Gedanken zu Joh. 15, 9 - 17.
Vielleicht sollte es ein anderes Wort geben: Liebe ist durch Inflation entwertet. Ich liebe Dich. Das klingt zunächst warm und angenehm. Es klingt danach, angenommen zu werden. Ich komme an. Zu Hause. Ich liebe Dich. Ich gehe einen gemeinsamen Weg mit Dir. Und dann droht ein schleichender Prozess: Die Liebe wird zum Besitz. Diese Person ist allein mein. Berührung und Kuss werden zur Markierung eines Eigentums. Bleib mein wie ich Dein bleib! Und dann gibt es die Pervertierung von Nähe. Statt Liebe herrscht Macht und Gewalt.
Wer aber einen dieser Kleinen, die an mich glauben, zum Bösen verführt, für den wäre es besser, dass ein Mühlstein um seinen Hals gehängt und er ersäuft würde im Meer, wo es am tiefsten ist. (Mt 18,6)

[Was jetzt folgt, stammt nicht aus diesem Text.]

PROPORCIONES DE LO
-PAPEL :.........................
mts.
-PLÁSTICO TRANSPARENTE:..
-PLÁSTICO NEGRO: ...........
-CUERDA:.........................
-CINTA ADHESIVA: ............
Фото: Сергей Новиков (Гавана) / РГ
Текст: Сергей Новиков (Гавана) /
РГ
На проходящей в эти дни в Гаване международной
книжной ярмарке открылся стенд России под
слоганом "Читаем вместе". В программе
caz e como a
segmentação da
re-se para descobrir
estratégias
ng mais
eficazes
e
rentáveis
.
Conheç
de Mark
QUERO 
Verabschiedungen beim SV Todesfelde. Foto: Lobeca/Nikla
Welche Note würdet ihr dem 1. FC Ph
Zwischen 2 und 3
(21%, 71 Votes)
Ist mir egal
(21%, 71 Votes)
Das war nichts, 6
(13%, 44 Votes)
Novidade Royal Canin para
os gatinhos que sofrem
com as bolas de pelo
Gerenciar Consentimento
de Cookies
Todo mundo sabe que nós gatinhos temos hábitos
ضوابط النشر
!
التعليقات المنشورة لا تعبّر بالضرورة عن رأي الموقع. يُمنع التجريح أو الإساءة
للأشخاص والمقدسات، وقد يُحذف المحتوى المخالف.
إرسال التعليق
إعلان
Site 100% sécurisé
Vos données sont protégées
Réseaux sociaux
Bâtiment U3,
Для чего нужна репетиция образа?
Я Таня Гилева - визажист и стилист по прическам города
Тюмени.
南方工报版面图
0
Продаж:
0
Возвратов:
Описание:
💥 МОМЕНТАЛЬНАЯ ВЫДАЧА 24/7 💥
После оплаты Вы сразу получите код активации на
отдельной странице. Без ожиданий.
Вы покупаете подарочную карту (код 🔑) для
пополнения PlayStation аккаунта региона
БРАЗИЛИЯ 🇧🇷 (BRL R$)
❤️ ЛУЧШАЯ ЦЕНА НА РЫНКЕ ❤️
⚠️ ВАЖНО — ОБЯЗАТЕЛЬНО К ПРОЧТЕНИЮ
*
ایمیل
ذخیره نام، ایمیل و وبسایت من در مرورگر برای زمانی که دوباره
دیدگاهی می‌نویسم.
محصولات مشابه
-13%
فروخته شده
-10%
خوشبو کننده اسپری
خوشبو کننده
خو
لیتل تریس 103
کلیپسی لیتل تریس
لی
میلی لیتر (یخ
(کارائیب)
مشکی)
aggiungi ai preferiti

Wer die körperlichen Zeichen der Nähe missbraucht, um Macht auszuüben, zerstört Vertrauen und verursacht Verletzungen, die oft ganze Familien zerstören.
Vielleicht können wir gerade jetzt während Corona lernen, dass Liebe sich auch und gerade durch Distanz ausdrücken kann. Nicht nur wegen Covid, sondern weil manche Symbole der Nähe zu oft missbraucht wurden.
Bleibt in meiner Liebe! Das Johannesevangelium legt dieses Zitat in Jesu Mund. Ist das auch die Markierung eines Anspruchs? Falls ja, dann kein Anspruch, nun allein Jesus zu lieben und alles andere zu vergessen. Es ist eine Liebe, die danach drängt, weitergeschenkt zu werden. Die Liebe ist die Basis dafür, sich anderen Menschen zuzuwenden ohne diese an sich zu binden.
Im christlichen Eheversprechen findet ebenfalls dieser Begriff von Liebe Anwendung: Zielrichtung des Ja zum Du ist der Aufruf, sich anderen zuzuwenden: den Kindern, der Gesellschaft, der Kirche. Die Verwurzelung in der schenkenden Liebe, die Jesus lehrt ist Voraussetzung einer vollkommenen Freude. Diese Freude ist stärker als Not und Tod. Es gibt keine größere Liebe, als wenn einer sein Leben für seine Freunde hingibt. Ihr seid meine Freunde, wenn ihr tut, was ich euch auftrage.
Die Liebe, welche Jesus schenkt, wird im christlichen Verständnis von der unverwechselbaren Beziehung zu dem Gott getragen, der Beziehung ist und Beziehung schenkt.
Die Liebe Jesu ist zugewandt und zärtlich, aber auch loslassend und befreiend.
Im Blick auf Jesu Umgang mit Frauen und Männern wird deutlich, dass Jesus intensive Freundschaften gepflegt hat. Keine Beziehung aber fesselte und keine Beziehung hinderte ihn daran, seinen Weg konsequent zu gehen. So verstehe ich auch den immer neu umstrittenen Zölibat. Doch dazu werde ich nochmal an einem anderen Tag mehr schreiben.
Wer jemals verliebt war, weiß, dass es keine freie Entscheidung ist, sich zu verlieben. Zumindest ist das meine Erfahrung. Aber es ist sehr wohl meine freie Entscheidung, wie ich diese Liebe gestalte. Gegebene Versprechen haben dabei immer Vorrang und begrenzen immer, wie eng ich mich an einen Menschen binde. Im Verlieben entdecke ich im Du einen unverwechselbaren göttlichen Schatz. Wir sollen einander lieben bedeutet, nach dem Schatz im anderen zu suchen. Wir sind aufgerufen, uns immer neu zu verlieben. Es ist problematisch, wenn Paare sich gegenüber anderen verschließen und nur noch ihre Zweisamkeit pflegen. Es ist problematisch, wenn Zölibatäre nicht mehr fähig sind, Freundschaften liebevoll zu gestalten und Liebe als Bedrohung empfinden.
Damit wir uns nicht verlieren in einem Strudel der Gefühle ist es gut, jeder Begegnung den Ort zu geben, der den anderen befreit und glücklich macht. Diese Liebe ist unser Gebot als Christen.